As any devout reader of The New Yorker magazine fiction knows, rapidly melting polar ice caps -- and the resulting scary rise in ocean levels -- is the hottest theme in the global warming hysteria industry. New scientific "proofs" of our doomed melting planet are dutifully trumpeted in media almost daily, often without perspective and rarely with any journalistic skepticism.

The New York Times’ March 3 piece on Antarctica was short and perfunctory. But it made sure to note that the study "added credence to recent conclusions" that global warming "caused by humans was likely to lead to higher global sea levels" than previously thought.

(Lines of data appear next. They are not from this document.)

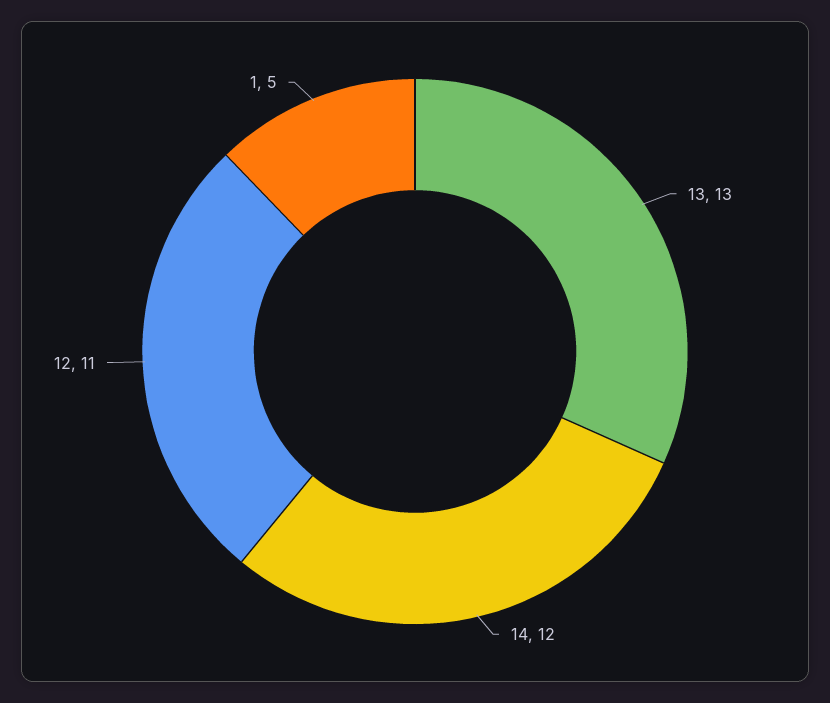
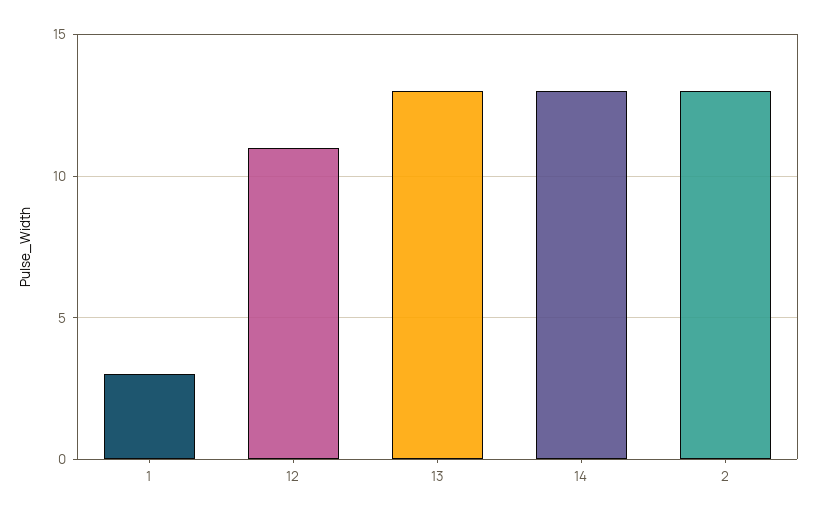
  {
    "13": 13,
-   "14": 12,
+   "14": 13,
    "12": 11,
-   "1": 5
+   "1": 3,
+   "2": 13
  }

And what will be the sea level rise when that 36 cubic mile ice cube joins Earth's 320,000,000 cubic miles of ocean? A whopping 0.4 millimeters per year, says the study. For nonscientists, that's 0.015 inches. (20,000 years ago -- about 19,985 years before the SUV was invented -- global sea levels were 400 feet lower than today.)

The L.A. Times’ report, though longer, had no room for caution, uncertainty or critiques from other scientists about the findings. The idea that a mere three-year study, which used satellites that can’t distinguish between ice and rock to measure a continent larger than the United States, might be less than definitive never crossed the reporter’s mind.

Washington Post reporter Juliet Eilperin’s piece was the most thorough and most balanced. Sure, she never challenged the official global warming party line and her story was given the standard hyperbolic headline, "Antarctic ice sheet is melting rapidly: New study warns of rising sea levels."

But in the interest of fairness and balance, she called Oregon state climatologist George Taylor, a known global warming skeptic, who told her what any honest, sensible scientist would: that "a lot more research" is needed to understand Antarctica’s complex climate and ice trends.

Taylor told me last week he was not happy with the way he was treated by The Post, however. He was identified as someone "who writes for the Web site TCSDaily (TCSdaily.com), which is partly financed by fossil fuel companies that oppose curbs on greenhouse gases linked to climate change."

Taylor, an Oregon State University professor, said "that implies I sold my soul to the devil." Yet he hardly is a tool of the oil industry. He says he’s written about six pieces at about $500 a pop for TCSDaily, an excellent conservative-libertarian Web site whose many sponsors include ExxonMobil.

Funny. No one else in The Post's article who gets government money had his credibility smeared. Just the guy who wasn’t a global-warming true believer.

Sen. John Kerry appeared at the story's end, saying the polar meltdown meant the United States must act quickly to impose mandatory limits on CO2 and other greenhouse gases. What if The Post had discredited Kerry "as a rabid wind-surfer who has a vested interest in preserving current sea levels off Nantucket"?

Or that he's "the husband of a wealthy ketchup heiress who gave a $250,000 award to scientist Jim Hansen, the Founding Father of Global Warming Doomsayers, who appeared on ABC's 'Good Morning America' March 2 warning of sea level rises of 80 feet in a few centuries"?

Would anyone have complained about a bias?